Authors: Xenia Girdler, VIC and Geoffrey Lohmeyer, NT
Year: 2012
Event: 2012 TheMHS Conference
Subject: Northern territory, COMORBIDITY, INDIGENOUS PEOPLE, RURAL, recommended reading
Type of resource: Conference Presentations and Papers
ISBN: 978-0-9757653-8-8
Abstract: In August, 2012, RMIT and Sunrise Health Service, co-presented a symposium, exploring how it is RMIT, a university predominately situated in Melbourne, Australia, has come to join forces with a Northern Territory-based Aboriginal Health Corporation and now travels up to Katherine – in the NT - once a month to deliver the Diploma of Community Services – AOD and mental health – to a variety of workers across the greater Katherine Region. This symposium examined how we designed the course to ensure it resonated with workers and learners undertaking it and how, with a contextualised curriculum, we have been able to draw parallels between Recovery – as we understand it in the non-clinical mental health sector in Australia - and Aboriginal connection to country and law.

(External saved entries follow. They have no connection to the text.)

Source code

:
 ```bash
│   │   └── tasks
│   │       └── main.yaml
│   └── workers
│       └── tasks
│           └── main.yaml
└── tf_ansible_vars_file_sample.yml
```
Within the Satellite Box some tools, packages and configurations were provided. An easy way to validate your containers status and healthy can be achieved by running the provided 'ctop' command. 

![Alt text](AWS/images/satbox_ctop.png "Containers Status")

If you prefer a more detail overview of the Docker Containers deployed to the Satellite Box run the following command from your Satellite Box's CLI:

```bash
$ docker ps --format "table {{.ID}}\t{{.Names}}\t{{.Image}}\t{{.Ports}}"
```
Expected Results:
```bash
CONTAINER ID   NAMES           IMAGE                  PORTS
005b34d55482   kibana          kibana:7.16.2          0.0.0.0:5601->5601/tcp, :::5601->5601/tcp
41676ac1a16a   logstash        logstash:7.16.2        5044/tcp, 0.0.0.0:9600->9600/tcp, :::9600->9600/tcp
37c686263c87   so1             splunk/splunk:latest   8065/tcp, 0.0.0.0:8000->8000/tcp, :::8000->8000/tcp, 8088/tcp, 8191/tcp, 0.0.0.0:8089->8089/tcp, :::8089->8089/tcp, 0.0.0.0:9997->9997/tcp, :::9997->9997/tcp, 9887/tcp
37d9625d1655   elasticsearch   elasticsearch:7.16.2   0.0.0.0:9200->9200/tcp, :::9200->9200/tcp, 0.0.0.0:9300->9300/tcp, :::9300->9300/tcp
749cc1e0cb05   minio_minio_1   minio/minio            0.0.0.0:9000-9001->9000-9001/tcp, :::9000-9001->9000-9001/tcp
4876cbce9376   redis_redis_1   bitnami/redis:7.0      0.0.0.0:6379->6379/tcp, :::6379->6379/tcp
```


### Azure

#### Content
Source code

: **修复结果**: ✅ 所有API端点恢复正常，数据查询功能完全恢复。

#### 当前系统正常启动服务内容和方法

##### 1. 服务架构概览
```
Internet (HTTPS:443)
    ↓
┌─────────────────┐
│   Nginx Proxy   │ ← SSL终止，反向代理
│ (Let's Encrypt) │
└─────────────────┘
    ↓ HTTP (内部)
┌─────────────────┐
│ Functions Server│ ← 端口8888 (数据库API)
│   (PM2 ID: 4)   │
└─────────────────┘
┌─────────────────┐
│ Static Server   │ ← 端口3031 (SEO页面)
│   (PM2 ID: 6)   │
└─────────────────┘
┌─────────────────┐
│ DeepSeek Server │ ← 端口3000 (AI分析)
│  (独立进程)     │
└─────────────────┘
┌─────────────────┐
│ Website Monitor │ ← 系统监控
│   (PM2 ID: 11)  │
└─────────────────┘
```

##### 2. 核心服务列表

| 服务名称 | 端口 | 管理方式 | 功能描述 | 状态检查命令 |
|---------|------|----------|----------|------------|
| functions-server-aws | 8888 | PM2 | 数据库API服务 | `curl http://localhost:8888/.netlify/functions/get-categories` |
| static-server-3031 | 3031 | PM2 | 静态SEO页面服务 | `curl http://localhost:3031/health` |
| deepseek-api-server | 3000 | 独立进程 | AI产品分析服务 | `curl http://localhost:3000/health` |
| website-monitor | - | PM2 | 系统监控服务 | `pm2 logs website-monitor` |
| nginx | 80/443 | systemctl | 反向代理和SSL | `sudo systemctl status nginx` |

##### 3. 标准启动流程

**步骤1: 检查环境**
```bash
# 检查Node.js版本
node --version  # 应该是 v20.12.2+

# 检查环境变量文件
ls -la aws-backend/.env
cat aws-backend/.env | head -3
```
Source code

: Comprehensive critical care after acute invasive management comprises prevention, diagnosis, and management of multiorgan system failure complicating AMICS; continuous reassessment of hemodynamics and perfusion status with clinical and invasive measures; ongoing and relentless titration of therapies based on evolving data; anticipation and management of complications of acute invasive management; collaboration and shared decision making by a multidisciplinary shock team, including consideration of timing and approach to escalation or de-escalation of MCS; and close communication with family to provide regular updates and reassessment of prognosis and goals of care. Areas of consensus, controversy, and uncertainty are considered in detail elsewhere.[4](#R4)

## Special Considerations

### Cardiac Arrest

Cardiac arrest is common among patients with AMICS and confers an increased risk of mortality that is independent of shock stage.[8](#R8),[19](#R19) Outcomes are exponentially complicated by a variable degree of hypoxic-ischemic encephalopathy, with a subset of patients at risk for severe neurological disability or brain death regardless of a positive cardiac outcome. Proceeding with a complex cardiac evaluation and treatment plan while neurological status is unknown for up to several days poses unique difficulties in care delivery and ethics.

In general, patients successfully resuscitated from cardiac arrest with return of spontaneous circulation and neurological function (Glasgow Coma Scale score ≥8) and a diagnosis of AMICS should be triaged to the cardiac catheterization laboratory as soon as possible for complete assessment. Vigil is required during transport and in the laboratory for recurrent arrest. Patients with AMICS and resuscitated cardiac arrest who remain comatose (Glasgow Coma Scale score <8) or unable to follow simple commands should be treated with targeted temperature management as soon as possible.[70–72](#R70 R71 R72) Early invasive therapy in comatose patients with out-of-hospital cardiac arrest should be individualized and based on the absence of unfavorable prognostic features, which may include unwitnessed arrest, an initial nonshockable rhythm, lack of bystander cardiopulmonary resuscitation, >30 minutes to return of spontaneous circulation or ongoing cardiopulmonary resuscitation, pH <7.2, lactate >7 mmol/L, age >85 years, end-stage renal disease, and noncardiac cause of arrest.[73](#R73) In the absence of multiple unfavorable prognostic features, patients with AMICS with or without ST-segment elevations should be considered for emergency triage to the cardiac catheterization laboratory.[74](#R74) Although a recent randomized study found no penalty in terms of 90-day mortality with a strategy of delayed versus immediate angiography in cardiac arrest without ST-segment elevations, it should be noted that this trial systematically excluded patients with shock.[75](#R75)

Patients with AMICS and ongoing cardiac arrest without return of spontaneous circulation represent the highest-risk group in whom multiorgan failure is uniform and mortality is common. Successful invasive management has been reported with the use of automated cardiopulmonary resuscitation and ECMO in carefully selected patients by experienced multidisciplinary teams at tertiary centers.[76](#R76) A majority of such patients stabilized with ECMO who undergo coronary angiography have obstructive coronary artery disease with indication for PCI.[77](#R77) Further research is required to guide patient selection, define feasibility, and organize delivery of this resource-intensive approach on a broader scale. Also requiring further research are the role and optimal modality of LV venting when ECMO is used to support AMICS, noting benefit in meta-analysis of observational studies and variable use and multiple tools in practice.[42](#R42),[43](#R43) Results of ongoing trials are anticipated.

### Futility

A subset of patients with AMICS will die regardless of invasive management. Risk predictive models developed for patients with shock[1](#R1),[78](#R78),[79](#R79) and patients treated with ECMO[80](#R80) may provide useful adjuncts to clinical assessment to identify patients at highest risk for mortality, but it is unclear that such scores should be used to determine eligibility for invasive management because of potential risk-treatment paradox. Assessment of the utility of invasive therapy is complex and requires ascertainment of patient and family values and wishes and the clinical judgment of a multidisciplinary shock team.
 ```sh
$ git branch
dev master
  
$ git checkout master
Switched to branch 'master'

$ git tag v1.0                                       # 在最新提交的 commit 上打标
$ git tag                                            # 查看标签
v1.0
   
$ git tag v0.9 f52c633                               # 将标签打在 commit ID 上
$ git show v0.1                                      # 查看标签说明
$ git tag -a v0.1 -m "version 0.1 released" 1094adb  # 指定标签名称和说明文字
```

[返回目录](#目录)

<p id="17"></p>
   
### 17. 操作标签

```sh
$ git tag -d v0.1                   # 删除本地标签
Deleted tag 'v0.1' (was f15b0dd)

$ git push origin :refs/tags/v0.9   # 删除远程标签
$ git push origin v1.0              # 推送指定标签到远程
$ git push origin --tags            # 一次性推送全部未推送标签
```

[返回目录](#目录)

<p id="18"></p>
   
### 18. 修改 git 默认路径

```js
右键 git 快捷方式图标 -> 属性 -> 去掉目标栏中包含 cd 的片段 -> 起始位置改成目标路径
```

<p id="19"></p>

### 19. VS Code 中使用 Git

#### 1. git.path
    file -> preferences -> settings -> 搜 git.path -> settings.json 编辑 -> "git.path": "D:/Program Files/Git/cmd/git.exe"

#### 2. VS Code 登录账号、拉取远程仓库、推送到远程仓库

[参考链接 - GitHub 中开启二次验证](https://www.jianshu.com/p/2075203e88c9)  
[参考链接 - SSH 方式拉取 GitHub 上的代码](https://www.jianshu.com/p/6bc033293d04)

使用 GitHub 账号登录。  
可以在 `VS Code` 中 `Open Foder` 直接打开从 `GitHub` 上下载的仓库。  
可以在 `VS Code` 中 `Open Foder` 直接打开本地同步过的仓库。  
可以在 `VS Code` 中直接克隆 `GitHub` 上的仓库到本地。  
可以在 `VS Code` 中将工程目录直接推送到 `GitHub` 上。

How this connection to country sits along side recovery and how workers within the Aboriginal Health Network have made sense of that and applied it to their work – with the ultimate aim of course being to improve their ability to provide quality service to a very complex client group. Complex for a variety of reasons - which we explored during our symposium and will outline in this paper now.